** START OF Text shown **
What is with this Democratic Primary Schedule?

The Democratic National Committee (DNC) is chaired by Former Vermont Governor and 2004 Presidential candidate Howard Dean. Discussion has taken place within state Democratic Parties across the country and the DNC ever since the 2004 election as to when to schedule the primary of each state. The results are early primaries and lots of frustration among state Democratic Parties across the country.

The DNC decided to add just two states in the month of January to the traditional first in the nation primaries held by Iowa and New Hampshire. The new additions are Nevada and South Carolina.

The earliest the DNC has said they will sanction other primaries is February 5, 2008. So at least twenty states have now scheduled primaries for that date creating the new "Super Tuesday".

Two states of significance for the number of delegates they have, rebelled against the DNC verdict and scheduled primaries in January. Florida scheduled their primary for January 29th and had their 210 delegates stripped by the DNC. Michigan scheduled their primary for January 15th and have been informed by the DNC if they do not reschedule by January 5th, they will lose their 156 delegates. CQPolitics has a story on this. Click here:

The majority of the Democratic candidates, showing respect of the DNC, have not campaigned in these two states and some will not even appear on their primary ballots.
** END OF Text shown **
Short exercise 1: Change "scientific name" to "species" in the rows from the first one through the line containing "genus: Cregya", and give those lines again with nothing else altered.
The rows that come next have nothing to do with the text on the Democratic primary schedule.
** START OF Source records **
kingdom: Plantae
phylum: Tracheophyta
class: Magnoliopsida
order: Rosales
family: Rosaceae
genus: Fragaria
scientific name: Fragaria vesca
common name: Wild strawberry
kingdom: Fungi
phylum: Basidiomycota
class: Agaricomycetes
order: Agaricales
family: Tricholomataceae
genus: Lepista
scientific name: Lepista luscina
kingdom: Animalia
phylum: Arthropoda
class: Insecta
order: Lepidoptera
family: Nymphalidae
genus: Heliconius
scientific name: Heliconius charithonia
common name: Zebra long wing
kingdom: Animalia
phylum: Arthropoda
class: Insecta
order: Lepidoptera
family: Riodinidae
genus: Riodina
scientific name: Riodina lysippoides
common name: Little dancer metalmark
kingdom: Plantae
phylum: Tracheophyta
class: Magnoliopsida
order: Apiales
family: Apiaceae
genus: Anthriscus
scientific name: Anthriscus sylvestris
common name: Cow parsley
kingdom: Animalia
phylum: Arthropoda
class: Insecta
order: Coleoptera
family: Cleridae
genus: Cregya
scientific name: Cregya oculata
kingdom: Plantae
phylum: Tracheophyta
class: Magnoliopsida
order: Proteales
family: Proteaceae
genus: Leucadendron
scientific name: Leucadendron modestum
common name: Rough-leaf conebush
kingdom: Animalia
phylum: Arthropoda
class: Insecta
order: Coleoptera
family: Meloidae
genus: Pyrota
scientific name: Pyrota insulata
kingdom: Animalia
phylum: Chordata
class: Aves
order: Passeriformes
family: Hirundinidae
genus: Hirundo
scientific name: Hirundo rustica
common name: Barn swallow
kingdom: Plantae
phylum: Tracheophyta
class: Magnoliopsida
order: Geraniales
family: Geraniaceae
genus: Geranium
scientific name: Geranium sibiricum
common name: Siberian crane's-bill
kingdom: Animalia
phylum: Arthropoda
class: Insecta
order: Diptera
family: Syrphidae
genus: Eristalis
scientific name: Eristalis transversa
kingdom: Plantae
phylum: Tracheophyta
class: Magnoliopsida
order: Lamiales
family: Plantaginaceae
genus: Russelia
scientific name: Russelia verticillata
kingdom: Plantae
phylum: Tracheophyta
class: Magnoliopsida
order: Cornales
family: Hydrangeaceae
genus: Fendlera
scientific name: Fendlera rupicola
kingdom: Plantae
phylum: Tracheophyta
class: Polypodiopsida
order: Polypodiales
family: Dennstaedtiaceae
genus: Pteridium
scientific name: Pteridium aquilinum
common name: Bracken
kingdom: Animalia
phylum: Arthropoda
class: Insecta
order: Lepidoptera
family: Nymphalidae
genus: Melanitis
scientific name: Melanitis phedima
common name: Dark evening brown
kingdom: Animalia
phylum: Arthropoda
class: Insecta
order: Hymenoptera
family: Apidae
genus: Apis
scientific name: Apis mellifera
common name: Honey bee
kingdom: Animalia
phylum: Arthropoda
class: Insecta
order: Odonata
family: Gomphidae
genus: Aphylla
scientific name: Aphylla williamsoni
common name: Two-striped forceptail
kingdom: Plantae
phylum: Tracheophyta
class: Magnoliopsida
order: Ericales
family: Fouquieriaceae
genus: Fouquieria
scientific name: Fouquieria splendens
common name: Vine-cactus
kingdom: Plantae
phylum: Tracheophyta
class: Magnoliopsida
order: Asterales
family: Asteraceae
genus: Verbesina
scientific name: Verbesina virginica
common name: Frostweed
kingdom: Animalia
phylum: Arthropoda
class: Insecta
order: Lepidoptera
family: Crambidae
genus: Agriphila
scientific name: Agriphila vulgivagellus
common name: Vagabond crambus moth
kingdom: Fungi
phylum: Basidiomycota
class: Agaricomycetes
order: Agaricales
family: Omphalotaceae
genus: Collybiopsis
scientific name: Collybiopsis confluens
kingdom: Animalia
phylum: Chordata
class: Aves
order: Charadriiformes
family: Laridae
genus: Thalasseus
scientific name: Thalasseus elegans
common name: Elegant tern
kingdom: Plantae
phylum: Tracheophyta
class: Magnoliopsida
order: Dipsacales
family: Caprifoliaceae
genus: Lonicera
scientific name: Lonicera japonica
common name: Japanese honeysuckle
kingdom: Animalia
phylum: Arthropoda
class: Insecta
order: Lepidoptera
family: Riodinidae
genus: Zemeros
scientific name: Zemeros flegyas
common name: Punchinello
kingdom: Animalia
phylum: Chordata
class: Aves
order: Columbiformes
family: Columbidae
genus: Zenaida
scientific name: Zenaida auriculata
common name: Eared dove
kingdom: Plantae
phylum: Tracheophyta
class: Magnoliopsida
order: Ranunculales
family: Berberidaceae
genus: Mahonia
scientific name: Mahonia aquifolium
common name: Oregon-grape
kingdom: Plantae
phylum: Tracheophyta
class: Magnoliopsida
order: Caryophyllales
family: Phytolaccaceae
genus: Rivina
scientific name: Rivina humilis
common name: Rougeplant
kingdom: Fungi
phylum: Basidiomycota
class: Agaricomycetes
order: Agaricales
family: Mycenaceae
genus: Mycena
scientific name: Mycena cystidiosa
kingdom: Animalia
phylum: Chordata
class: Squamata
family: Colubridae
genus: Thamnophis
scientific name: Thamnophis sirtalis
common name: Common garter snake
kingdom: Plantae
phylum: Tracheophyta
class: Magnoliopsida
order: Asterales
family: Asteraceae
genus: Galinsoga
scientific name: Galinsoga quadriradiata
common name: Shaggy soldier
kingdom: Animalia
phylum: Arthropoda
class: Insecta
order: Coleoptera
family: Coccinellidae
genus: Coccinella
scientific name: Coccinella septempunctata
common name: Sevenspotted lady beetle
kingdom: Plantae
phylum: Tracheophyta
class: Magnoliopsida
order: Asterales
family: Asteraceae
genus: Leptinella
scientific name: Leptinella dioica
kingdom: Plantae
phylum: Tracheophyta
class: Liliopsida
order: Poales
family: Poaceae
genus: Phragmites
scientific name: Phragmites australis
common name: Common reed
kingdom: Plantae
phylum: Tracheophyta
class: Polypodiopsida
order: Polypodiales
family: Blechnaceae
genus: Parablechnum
** END OF Source records **
Short exercise 2: According to the text on the Democratic primary schedule, how many delegates did Florida have stripped by the DNC?

Complete output 1:
kingdom: Plantae
phylum: Tracheophyta
class: Magnoliopsida
order: Rosales
family: Rosaceae
genus: Fragaria
species: Fragaria vesca
common name: Wild strawberry
kingdom: Fungi
phylum: Basidiomycota
class: Agaricomycetes
order: Agaricales
family: Tricholomataceae
genus: Lepista
species: Lepista luscina
kingdom: Animalia
phylum: Arthropoda
class: Insecta
order: Lepidoptera
family: Nymphalidae
genus: Heliconius
species: Heliconius charithonia
common name: Zebra long wing
kingdom: Animalia
phylum: Arthropoda
class: Insecta
order: Lepidoptera
family: Riodinidae
genus: Riodina
species: Riodina lysippoides
common name: Little dancer metalmark
kingdom: Plantae
phylum: Tracheophyta
class: Magnoliopsida
order: Apiales
family: Apiaceae
genus: Anthriscus
species: Anthriscus sylvestris
common name: Cow parsley
kingdom: Animalia
phylum: Arthropoda
class: Insecta
order: Coleoptera
family: Cleridae
genus: Cregya

Complete output 2: 210 delegates